I would like for you to imagine me truckin’ along, on my way to the store. Just walking on the sidewalk, minding my own business. (To make the picture in your mind’s eye incredibly realistic you might want to picture me as Christy Turlington. ‘Cause we’re often mistaken for one another on account of me looking exactly like a supermodel from the 1980’s.)
So you have that image in your head? O.K., then imagine my gazelle like legs getting tangled in each other as I do something worse than a faceplant. I do an *almost* faceplant; which is where you don’t completely fall but instead catch yourself in mid-air, give out a little toot and correct yourself before you actually hit the ground. Instead of road rash you end up with a really red face and that gross tingling feeling in your toes that comes with a startling scare. I hate that toe tingling feeling.

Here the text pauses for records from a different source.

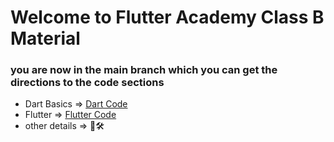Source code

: # Welcome to Flutter Academy Class B Material

### you are now in the main branch which you can get the directions to the code sections

* Dart Basics => [Dart Code](https://github.com/elshafee/flutterClassB/tree/dart)
* Flutter => [Flutter Code](https://github.com/elshafee/flutterClassB/tree/flutter)
* other details => 🚧🛠
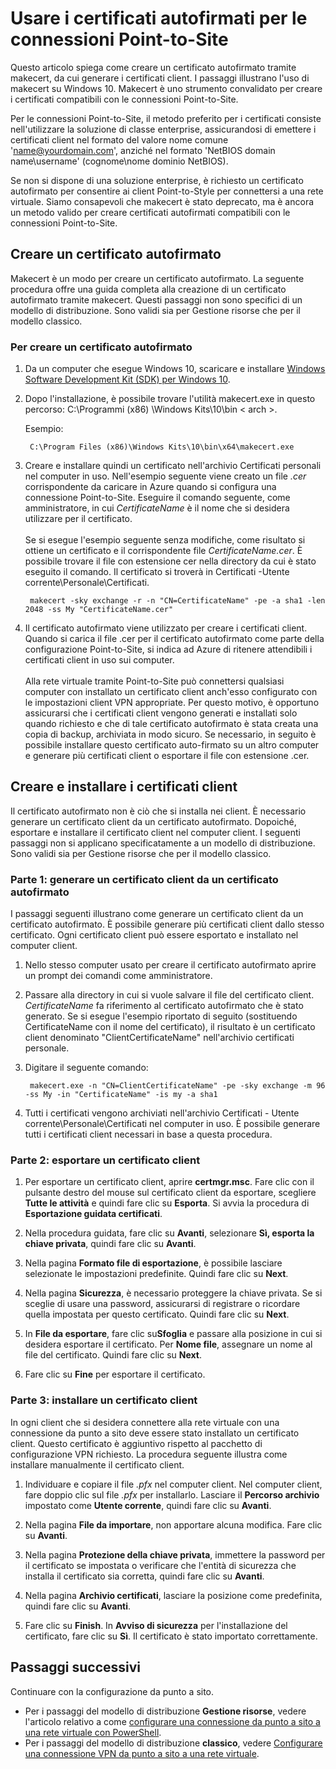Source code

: <properties 
   pageTitle="Creare certificati autofirmati per le connessioni cross-premise di una rete virtuale Point-to-Site utilizzando makecert | Microsoft Azure"
   description="Questo articolo contiene i passaggi per usare makecert e creare certificati autofirmati in Windows 10."
   services="vpn-gateway"
   documentationCenter="na"
   authors="cherylmc"
   manager="carmonm"
   editor=""
   tags="azure-resource-manager"/>
<tags 
   ms.service="vpn-gateway"
   ms.devlang="na"
   ms.topic="article"
   ms.tgt_pltfrm="na"
   ms.workload="infrastructure-services"
   ms.date="08/15/2016"
   ms.author="cherylmc" />

# Usare i certificati autofirmati per le connessioni Point-to-Site

Questo articolo spiega come creare un certificato autofirmato tramite makecert, da cui generare i certificati client. I passaggi illustrano l'uso di makecert su Windows 10. Makecert è uno strumento convalidato per creare i certificati compatibili con le connessioni Point-to-Site.

Per le connessioni Point-to-Site, il metodo preferito per i certificati consiste nell'utilizzare la soluzione di classe enterprise, assicurandosi di emettere i certificati client nel formato del valore nome comune 'name@yourdomain.com', anziché nel formato 'NetBIOS domain name\\username' (cognome\\nome dominio NetBIOS).

Se non si dispone di una soluzione enterprise, è richiesto un certificato autofirmato per consentire ai client Point-to-Style per connettersi a una rete virtuale. Siamo consapevoli che makecert è stato deprecato, ma è ancora un metodo valido per creare certificati autofirmati compatibili con le connessioni Point-to-Site.

## Creare un certificato autofirmato

Makecert è un modo per creare un certificato autofirmato. La seguente procedura offre una guida completa alla creazione di un certificato autofirmato tramite makecert. Questi passaggi non sono specifici di un modello di distribuzione. Sono validi sia per Gestione risorse che per il modello classico.

### Per creare un certificato autofirmato

1. Da un computer che esegue Windows 10, scaricare e installare [Windows Software Development Kit (SDK) per Windows 10](https://dev.windows.com/it-IT/downloads/windows-10-sdk).

2. Dopo l'installazione, è possibile trovare l'utilità makecert.exe in questo percorso: C:\\Programmi (x86) \\Windows Kits\\10\\bin < arch >.
		
	Esempio:
	
		C:\Program Files (x86)\Windows Kits\10\bin\x64\makecert.exe

3. Creare e installare quindi un certificato nell'archivio Certificati personali nel computer in uso. Nell'esempio seguente viene creato un file *.cer* corrispondente da caricare in Azure quando si configura una connessione Point-to-Site. Eseguire il comando seguente, come amministratore, in cui *CertificateName* è il nome che si desidera utilizzare per il certificato.<br><br>Se si esegue l'esempio seguente senza modifiche, come risultato si ottiene un certificato e il corrispondente file *CertificateName.cer*. È possibile trovare il file con estensione cer nella directory da cui è stato eseguito il comando. Il certificato si troverà in Certificati -Utente corrente\\Personale\\Certificati.

    	makecert -sky exchange -r -n "CN=CertificateName" -pe -a sha1 -len 2048 -ss My "CertificateName.cer"

4. Il certificato autofirmato viene utilizzato per creare i certificati client. Quando si carica il file .cer per il certificato autofirmato come parte della configurazione Point-to-Site, si indica ad Azure di ritenere attendibili i certificati client in uso sui computer.<br><br>Alla rete virtuale tramite Point-to-Site può connettersi qualsiasi computer con installato un certificato client anch'esso configurato con le impostazioni client VPN appropriate. Per questo motivo, è opportuno assicurarsi che i certificati client vengono generati e installati solo quando richiesto e che di tale certificato autofirmato è stata creata una copia di backup, archiviata in modo sicuro. Se necessario, in seguito è possibile installare questo certificato auto-firmato su un altro computer e generare più certificati client o esportare il file con estensione .cer.
 

## Creare e installare i certificati client

Il certificato autofirmato non è ciò che si installa nei client. È necessario generare un certificato client da un certificato autofirmato. Dopoiché, esportare e installare il certificato client nel computer client. I seguenti passaggi non si applicano specificatamente a un modello di distribuzione. Sono validi sia per Gestione risorse che per il modello classico.

### Parte 1: generare un certificato client da un certificato autofirmato

I passaggi seguenti illustrano come generare un certificato client da un certificato autofirmato. È possibile generare più certificati client dallo stesso certificato. Ogni certificato client può essere esportato e installato nel computer client.

1. Nello stesso computer usato per creare il certificato autofirmato aprire un prompt dei comandi come amministratore.

2. Passare alla directory in cui si vuole salvare il file del certificato client. *CertificateName* fa riferimento al certificato autofirmato che è stato generato. Se si esegue l'esempio riportato di seguito (sostituendo CertificateName con il nome del certificato), il risultato è un certificato client denominato "ClientCertificateName" nell'archivio certificati personale.

3. Digitare il seguente comando:

    	makecert.exe -n "CN=ClientCertificateName" -pe -sky exchange -m 96 -ss My -in "CertificateName" -is my -a sha1

4. Tutti i certificati vengono archiviati nell'archivio Certificati - Utente corrente\\Personale\\Certificati nel computer in uso. È possibile generare tutti i certificati client necessari in base a questa procedura.

### Parte 2: esportare un certificato client

1. Per esportare un certificato client, aprire **certmgr.msc**. Fare clic con il pulsante destro del mouse sul certificato client da esportare, scegliere **Tutte le attività** e quindi fare clic su **Esporta**. Si avvia la procedura di **Esportazione guidata certificati**.

2. Nella procedura guidata, fare clic su **Avanti**, selezionare **Sì, esporta la chiave privata**, quindi fare clic su **Avanti**.

3. Nella pagina **Formato file di esportazione**, è possibile lasciare selezionate le impostazioni predefinite. Quindi fare clic su **Next**.
 
4. Nella pagina **Sicurezza**, è necessario proteggere la chiave privata. Se si sceglie di usare una password, assicurarsi di registrare o ricordare quella impostata per questo certificato. Quindi fare clic su **Next**.

5. In **File da esportare**, fare clic su**Sfoglia** e passare alla posizione in cui si desidera esportare il certificato. Per **Nome file**, assegnare un nome al file del certificato. Quindi fare clic su **Next**.

6. Fare clic su **Fine** per esportare il certificato.

### Parte 3: installare un certificato client

In ogni client che si desidera connettere alla rete virtuale con una connessione da punto a sito deve essere stato installato un certificato client. Questo certificato è aggiuntivo rispetto al pacchetto di configurazione VPN richiesto. La procedura seguente illustra come installare manualmente il certificato client.

1. Individuare e copiare il file *.pfx* nel computer client. Nel computer client, fare doppio clic sul file *.pfx* per installarlo. Lasciare il **Percorso archivio** impostato come **Utente corrente**, quindi fare clic su **Avanti**.

2. Nella pagina **File da importare**, non apportare alcuna modifica. Fare clic su **Avanti**.

3. Nella pagina **Protezione della chiave privata**, immettere la password per il certificato se impostata o verificare che l'entità di sicurezza che installa il certificato sia corretta, quindi fare clic su **Avanti**.

4. Nella pagina **Archivio certificati**, lasciare la posizione come predefinita, quindi fare clic su **Avanti**.

5. Fare clic su **Finish**. In **Avviso di sicurezza** per l'installazione del certificato, fare clic su **Sì**. Il certificato è stato importato correttamente.

## Passaggi successivi

Continuare con la configurazione da punto a sito.

- Per i passaggi del modello di distribuzione **Gestione risorse**, vedere l'articolo relativo a come [configurare una connessione da punto a sito a una rete virtuale con PowerShell](vpn-gateway-howto-point-to-site-rm-ps.md).
- Per i passaggi del modello di distribuzione **classico**, vedere [Configurare una connessione VPN da punto a sito a una rete virtuale](vpn-gateway-point-to-site-create.md).

<!---HONumber=AcomDC_0824_2016-->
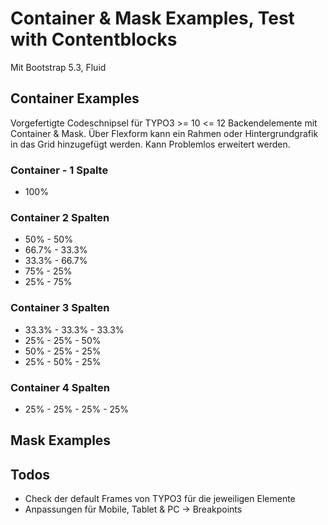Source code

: # Container & Mask Examples, Test with Contentblocks
Mit Bootstrap 5.3, Fluid

## Container Examples
Vorgefertigte Codeschnipsel für TYPO3 >= 10 <= 12 Backendelemente mit Container & Mask.
Über Flexform kann ein Rahmen oder Hintergrundgrafik in das Grid hinzugefügt werden.
Kann Problemlos erweitert werden.

### Container - 1 Spalte
* 100%

###  Container 2 Spalten 
* 50% - 50%
* 66.7% - 33.3%
* 33.3% - 66.7%
* 75% - 25%
* 25% - 75%

 ### Container 3 Spalten 
* 33.3% - 33.3% - 33.3%
* 25% - 25% - 50%
* 50% - 25% - 25%
* 25% - 50% - 25%

### Container 4 Spalten     
* 25% - 25% - 25% - 25% 

## Mask Examples

## Todos 
* Check der default Frames von TYPO3 für die jeweiligen Elemente 
* Anpassungen für Mobile, Tablet & PC -> Breakpoints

All because of a bird. Now, I’ve been startled by birds before. I have been pooed on. I have ducked behind my steering wheel as they aim right at my windshield before laughing and swerving away, I have had a bird fly out of nowhere to take a single, big peck at my head. But this incident was different.
This bird got me tripping all over my (supermodel-like) legs by taking a bath. There he was, hidden behind the hedge in my neighbour’s incredibly peaceful looking yard, fluttering his wings and splashing himself quietly in their birdbath. I say “he” because let’s face it, only a man would bounce around, bathing, NAKED for all the world to see and not give a crap.
And that was it. I had to have a birdbath *immediately*. With all of my heart I wanted a birdbath and I wasn’t going to rest until I got one! And then I promptly forgot all about the birdbath until 4 weeks later when I saw one at a flea market. It was one of those typical black ones you see made of cast iron with a little cast iron bird sitting on the edge. Not exactly revolutionary, but still … a nice birdbath. I could have purchased Martha Stewart’s aviary PLUS her entire estate for the price of the birdbath.
O.K., it was only $200 ,but still. That seems like toooo much for a birdbath. I mean, let’s face it, the bird is perfectly happy bathing in worm filled puddles accented by cigarette butts on the side of the road, so …
I am dedicated my next 3 posts to birdbaths you can make yourself for less than $200. MUCH less than $200. Starting with today’s … the cheapest of all the birdbaths I’m going to show you. Total cost? Free.
I made it with birch twigs I had leftover from Christmas and a wooden bowl that’s seen better days I got at a garage sale. You may not have a wooden bowl, but I’m sure you have something that would suffice. If you don’t have birch twigs, go out and cut some other twigs off a neighbours tree. Be resourceful.
I researched a little about bird baths before delving into this and found that birds like bowls to be off the ground, but will indeed bathe in a bowl just laying in a garden. The depth of the water needs to be between 1 and 2 inches. So I didn’t FILL this bowl up, I just put a little water in the bottom. I’ve only had it out for a day so I can’t give you any report on how successful it is. Regardless of whether it attracts birds or not, I really like how it looks in the garden so it’s staying.
And just to prove you can plop a variety of things on top of your twigs, here’s another bowl I had lieing around. It is also technically a bit too deep for a birdbath but I’m a risk taker like that. Besides … this is the “How to Make a Birdbath for FREE” post. So … I’m kindda making a point here that you can make do with whatever you happen to have.
If you’re going to do this yourself, the only thing you need to know is that your sticks need to be hammered into the ground. At least 12 inches of them need to be in the dirt so they’re good and sturdy for the heftier of birds that might come to bathe. You know, the morning doves and the big fat pigeons and such. So when you’re picking your sticks don’t forget you’ll need them to be 12″ longer than you want the height of the birdbath.
Tomorrow I’ll have the $6 birdbath for you. Well … I mean, so long as no one asks me to appear in a George Michael video between now and then.